To do this, read Exodus 13-17.

As you do, try to connect Paul’s references to the events found here. You could just read the few verses you may find in your cross references, but it’ll be much better to read within its context and be reminded of the larger story.

Knowing Our Own Faith

I’m reading a book in preparation for a book club at my church and it is a more narrative take on comparative religion. One thing that has struck me so far are the comments from the three lay people who represent different religions in regards to what they know and do not know about their own faith.

One has been through a religious school, another went to worship services frequently, and they have members of their family who could pass doctrine, practice, and tradition along. Yet these adults have a pretty basic understanding.
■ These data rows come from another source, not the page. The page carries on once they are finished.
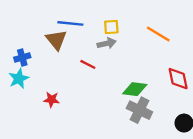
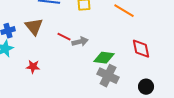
brown triangle: (56, 40) -> (34, 27), moved
gray arrow: (107, 43) -> (80, 42), moved

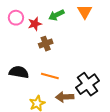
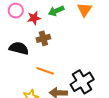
black semicircle: (19, 72) -> (19, 48), moved

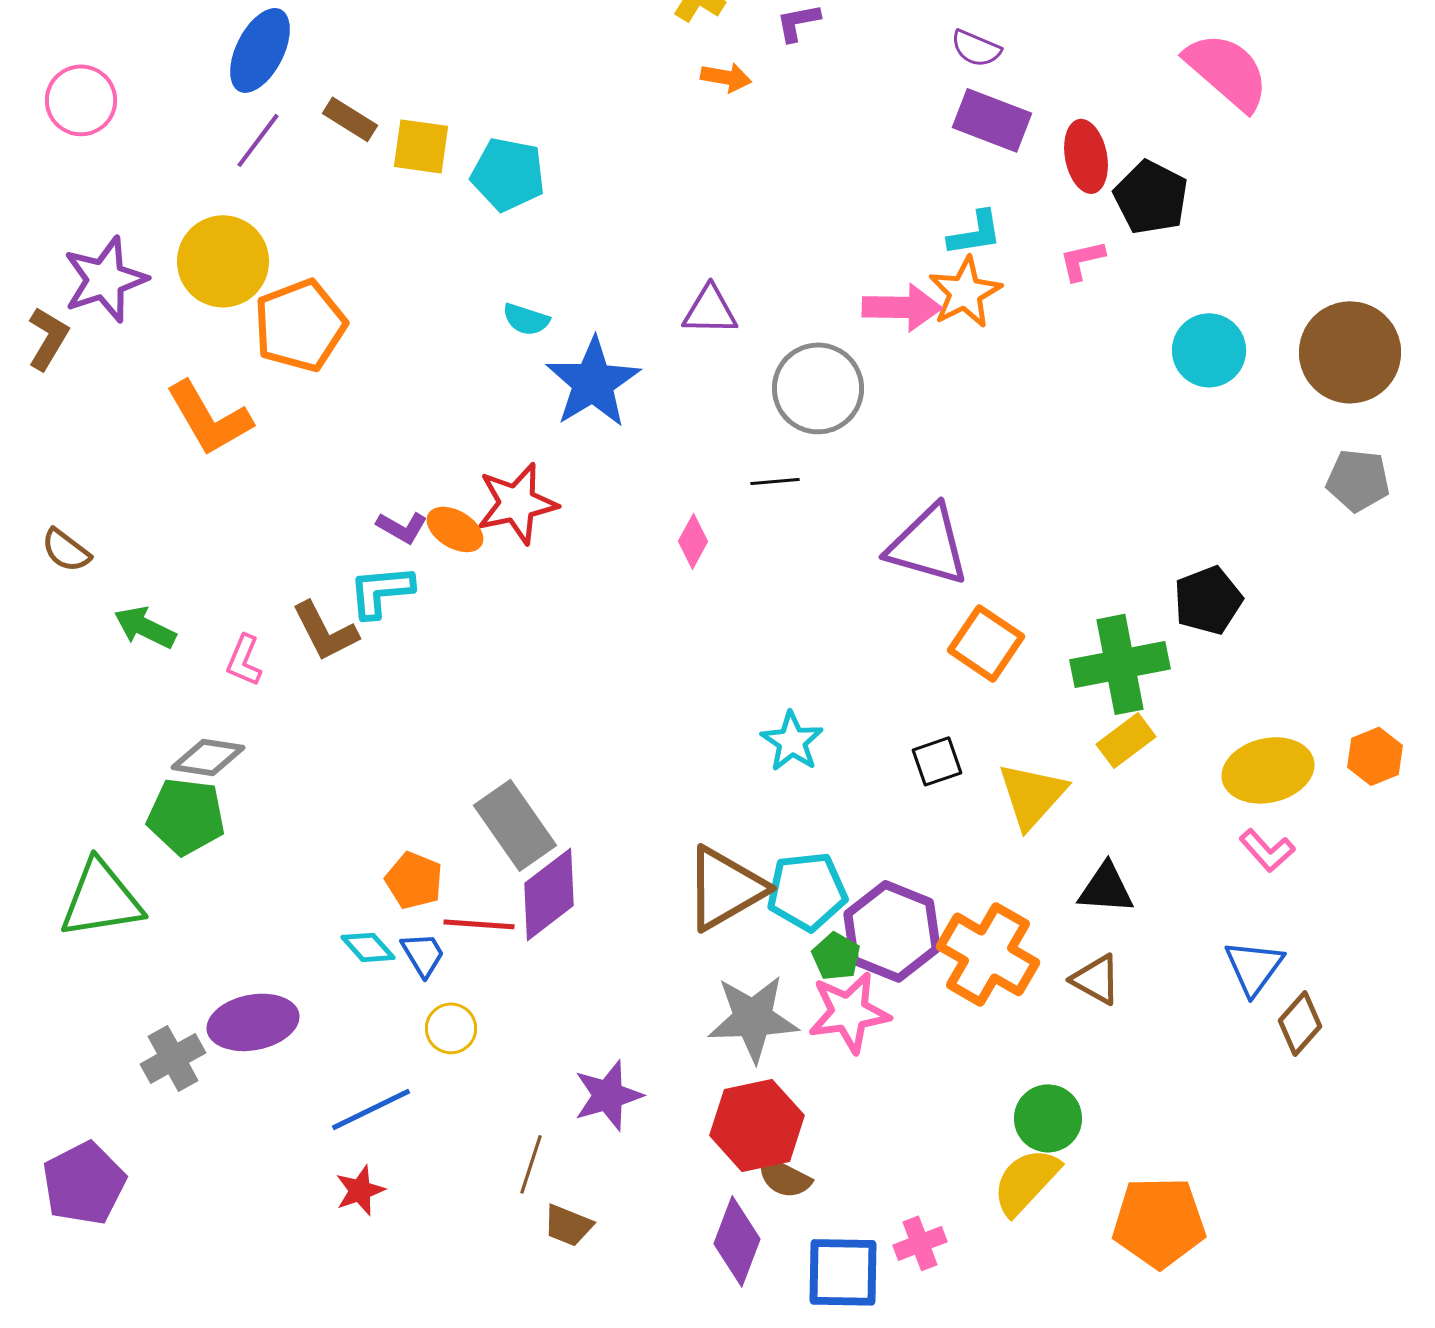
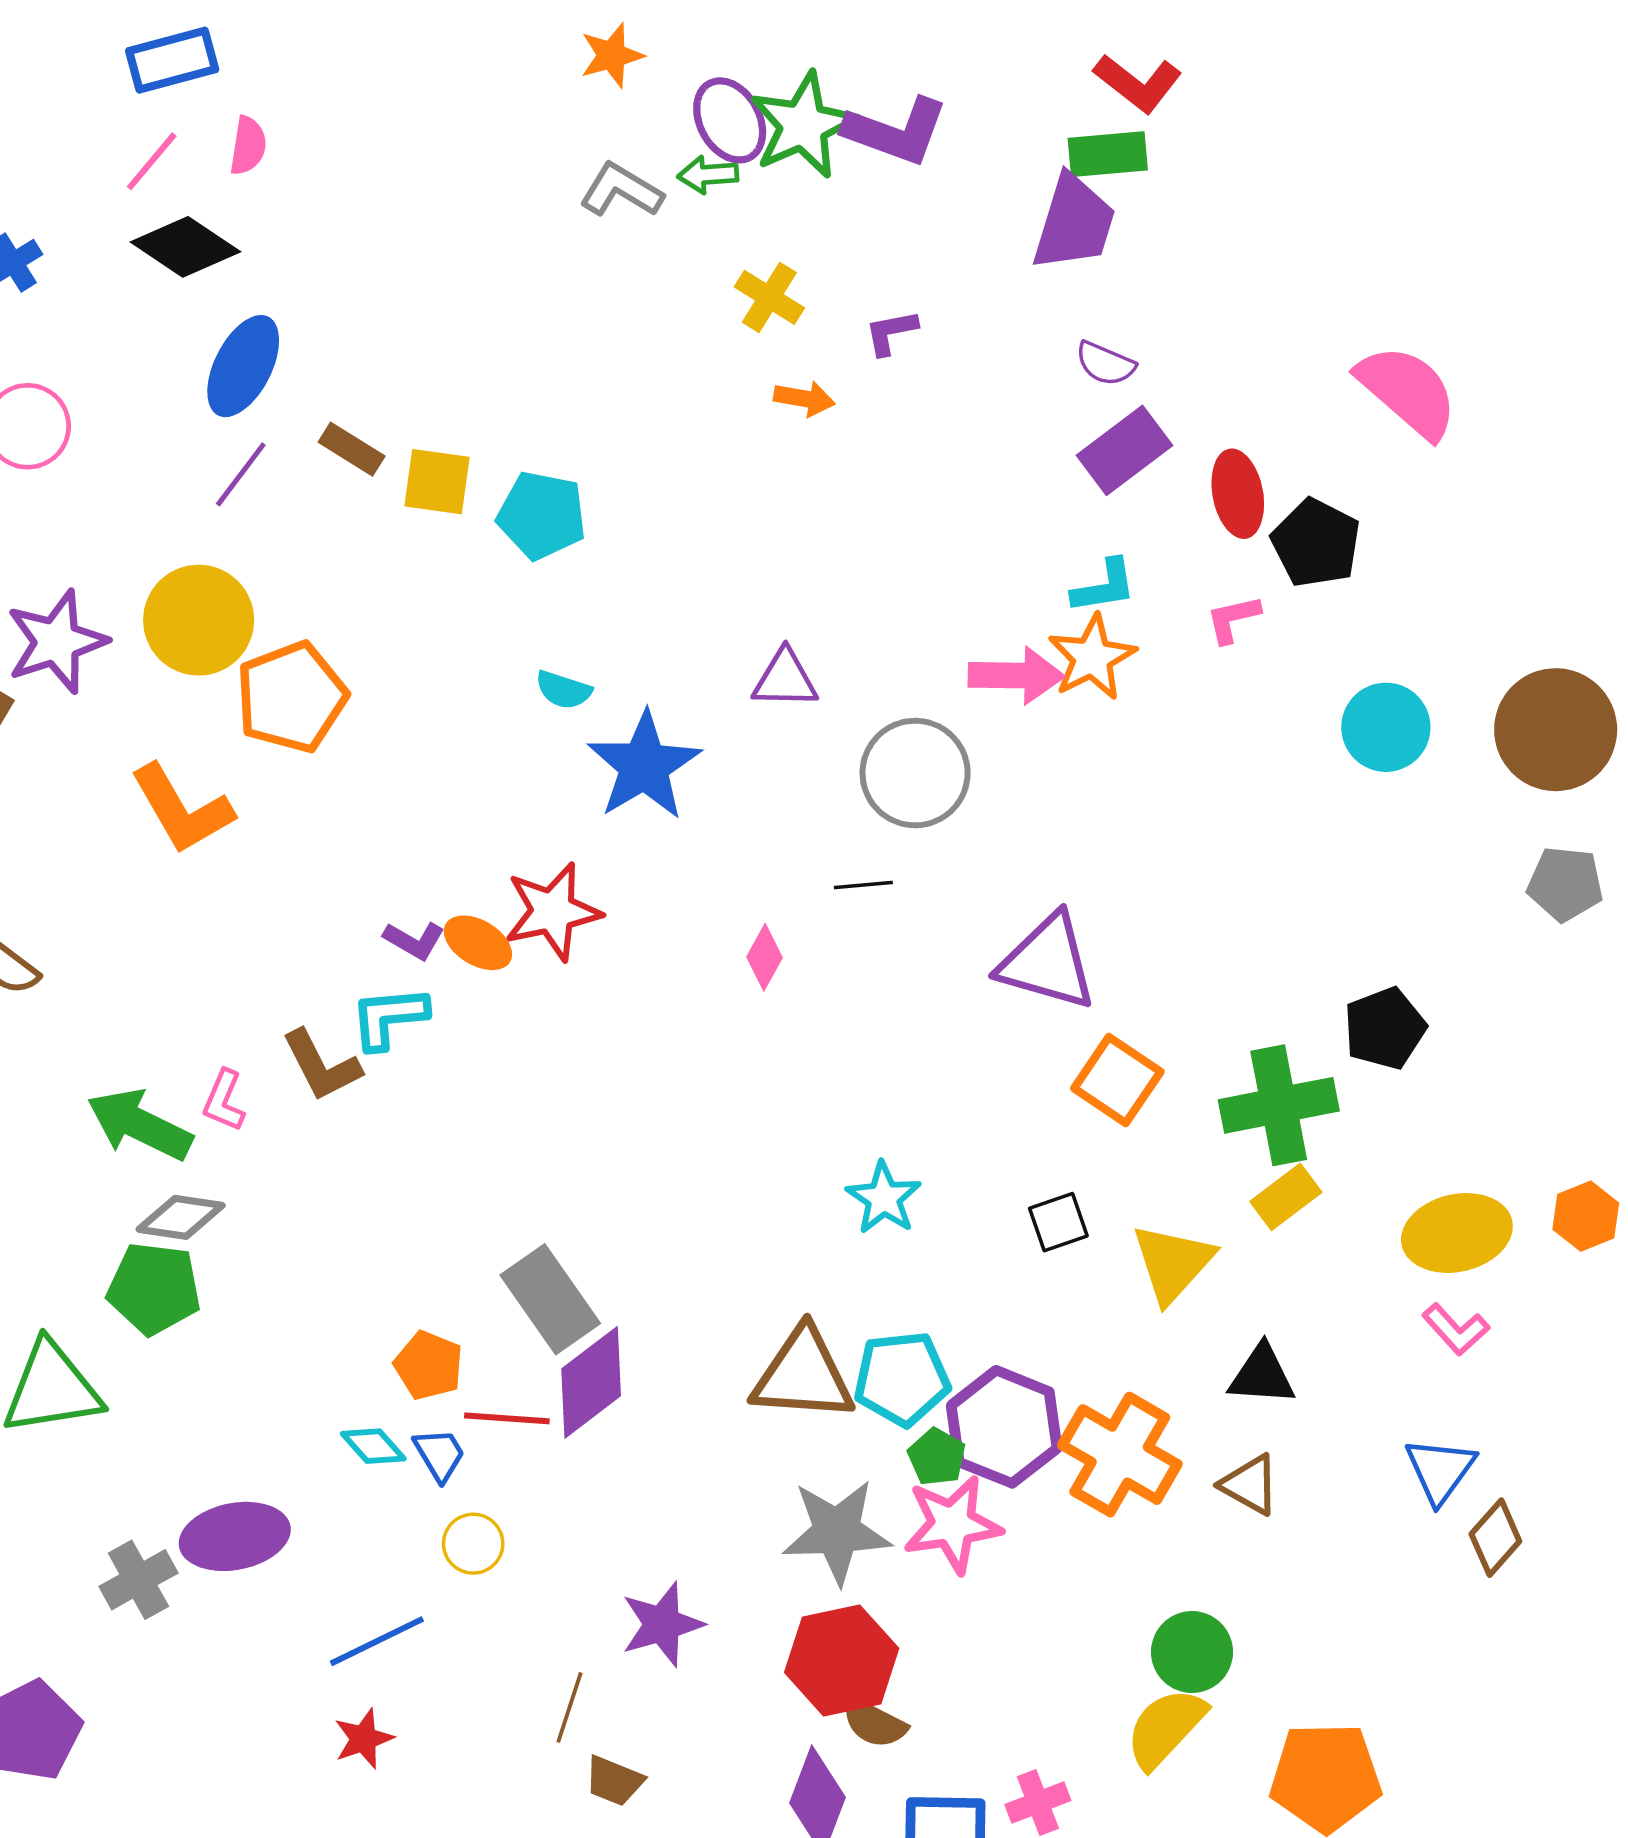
purple rectangle: (992, 120) -> (1125, 450), turned -58
green arrow: (145, 627) -> (140, 1125), moved, size x1.4
brown triangle: (725, 888) -> (803, 1375), turned 34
I’m not that far along in the book, so there is plenty of time for growth in these characters, but I just wonder what accounts for the limited understanding of one’s own faith, even when there have been years of being among the faith communities?

What we are undertaking with Year in the Bible is by no means a certain way to achieve perfect knowledge of Christianity, but it will certainly continue to be used by God to show us more about him. If we devote ourselves to God’s word, we won’t remain in the dark, rather he’ll shine his light upon us. When we prayerfully approach Scripture, we’re opening ourselves up to the teaching of the Holy Spirit and (I pray) we are learning much. We ought to be able to articulate what we believe and what we believe is there in the text, so let’s continue on in our reading. God wants us to know him, to know Jesus Christ, to understand what we are called to be and do, and to receive maturity in our faith.